Nile Walwyn

Personal information
- Full name: Nile Alexander Walwyn
- Date of birth: 11 July 1994 (age 31)
- Place of birth: Mississauga, Ontario, Canada
- Height: 1.86 m (6 ft 1 in)
- Position: Defender

Youth career
- Dixie SC

College career
- Years: Team / Apps / (Gls)
- 2012–2015: Vermont Catamounts / 57 / (3)

Senior career*
- Years: Team / Apps / (Gls)
- 2015–2016: Burlingame Dragons / 7 / (0)
- 2016–2017: Hawke's Bay United / 10 / (0)
- 2018: ÍR / 7 / (0)
- 2018: Tindastóll / 8 / (0)
- Total:  / 32 / (0)

International career^{‡}
- 2012: Saint Kitts and Nevis U20 / 3 / (0)
- 2011: Saint Kitts and Nevis U23 / 3 / (0)
- 2015: Saint Kitts and Nevis / 3 / (0)

= Nile Walwyn =

Footballer (born 1994)

Nile Alexander Walwyn (born 11 July 1994) is a former professional footballer.

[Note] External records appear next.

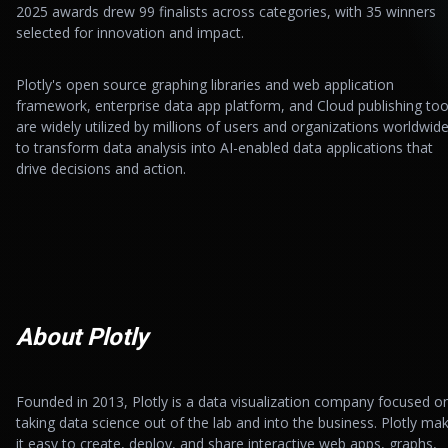
2025 awards drew 99 finalists across categories, with 35 winners
selected for innovation and impact.
Plotly's open source graphing libraries and web application
framework, enterprise data app platform, and Cloud publishing too
are widely utilized by millions of users and organizations worldwid
to transform data analysis into AI-enabled data applications that
drive decisions and action.
About Plotly
Founded in 2013, Plotly is a data visualization company focused o
taking data science out of the lab and into the business. Plotly ma
it easy to create, deploy, and share interactive web apps, graphs,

Born in Canada, he represented Saint Kitts and Nevis at international level.

==Early life==
Walwyn is a native of Mississauga, Canada where he played youth soccer with Dixie SC.

==College career==
In 2012, Walwyn began attending the University of Vermont, where he played for the men's soccer team. He scored his first collegiate goal on 31 August 2014 in a 3-1 victory over the Appalachian State Mountaineers, to help Vermont win the James Madison University Invitational. Ahead of his senior season, he was named team captain. He scored the game-winning goal in a 1-0 over the Sacred Heart Pioneers, also being sent off after receiving a red card in the same match, in the first game of the 2015 season. In his senior season, he won the America East Conference title with Vermont and was named to the All-Tournament Team. During his time at Vermont, he was named to the America East Academic Honor Roll in 2013, 2014, and 2015, and the Commissioner's Honor Roll in 2012.

==Club career==
In 2015, he joined the Burlingame Dragons in the Premier Development League. In his two seasons, he made seven appearances for the club.

In October 2016, he joined Hawke's Bay United FC of the New Zealand Football Championship. He joined after being introduced to the league by a teammate from California and reaching out to the coach. In January 2017, he departed the club.

In March 2017, he went on trial with Icelandic club Þróttur Vogum. In March 2018, he joined Icelandic club Íþróttafélag Reykjavíkur (ÍR) in the 1. deild karla. In July 2018, he departed the club. In July 2018, he joined another Icelandic club, Tindastóll in the 2. deild karla.

In October 2018, he attended the Canadian Premier League Open Trials, hoping to earn a contract in the new league, where he advanced to the third stage of the trial process with the final 31 participants. In 2021, he confirmed he had retired from professional football.

==International career==
Born in Canada, Walwyn was also eligible to represent Saint Kitts and Nevis, through descent.

He represented St. Kitts at youth level. In 2011, he was called up to the Saint Kitts and Nevis U23 team for the 2012 CONCACAF Men's Olympic Qualifying Championship qualification tournament. In 2012, he was named to the Saint Kitts and Nevis U20 roster for the 2013 CONCACAF U-20 Championship qualifying tournament.

In 2015, he was called up to the Saint Kitts and Nevis senior team for 2018 FIFA World Cup qualification. He made his debut against the Turks and Caicos Islands. In 2018, he was called up for a match against his native Canada, but did not enter the match, remaining an unused substitute.